# Videos > Instructional Videos >  How to make fire using Handdrill

## MountanWolf

Hey!

Here is the video on how to make fire using handdrill. My younger brother (age 19) is making fire and i'm filming. The notch is already created. The wood used here is: horseweed spindle + basswood board. For tinder we used pine needles. The video was created 27th december it was realy cold and needles were bit moist so it takes bit longer to blow the tinder in flames  :Devil2: . 

Here is the list of woods for spindles and boards witch we found to be good for hand drill method.

Board woods:
Basswood - one of the best woods for board
Aspen - works nice aswell
Willow - hard to make ember

Spindle:
Horseweed - works great
Mullein - works nice aswell
Cattail - I've heard its good but I haven't managed to make ember with it yet

----------


## crashdive123

Another good video.  Thanks.  I like your choice of music in both.

----------


## Rick

That was outstanding. Have to give you some rep for that. When it's cold and damp it's hard to get a fire going with a lighter. You did very well!

----------


## rwc1969

Good stuff!

----------


## Rick

I've watched this thing over and over. I'll tell you. I'm just blown away how fast you make that thing work. You should be rightfully proud over that. Very good job. I'm truly impressed.

----------


## your_comforting_company

It's cool to see how widespread some of the materials are. Horseweed is one of my favorites.
Another very nice video. Thanks!

----------


## Ted

:clap:   My hat is off to you young sirs!  And I will have you know, I never take my hat off me bald azz head in the winter!

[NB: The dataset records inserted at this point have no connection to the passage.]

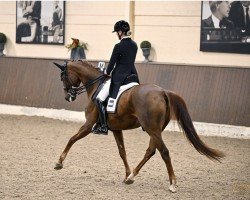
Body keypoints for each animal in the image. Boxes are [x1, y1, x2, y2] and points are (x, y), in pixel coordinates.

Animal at [53, 60, 225, 192]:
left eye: (62, 77)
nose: (68, 97)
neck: (96, 86)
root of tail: (163, 92)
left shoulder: (88, 125)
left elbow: (72, 139)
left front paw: (59, 163)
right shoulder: (116, 129)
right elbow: (122, 152)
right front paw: (126, 174)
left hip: (152, 129)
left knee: (164, 152)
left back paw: (172, 184)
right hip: (155, 130)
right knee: (151, 151)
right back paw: (131, 177)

BTW ...Welcome to the forum!

----------


## Batch

Another excellent video. I look forward to more from you in the future.

----------


## danmc

Did you do anything to make the pine needles fluffier like pound them with rocks or (Dan hangs head in shame for saying it) leave them in the road for cars to drive over a bunch?  Nicely done video.  Thanks for posting it.

-Dan

----------


## MountanWolf

@dan

Nope.. i just used as i found them in the forest  :Smile: 
But its easier to make fire if u smash needles with rocks  :Smile:

----------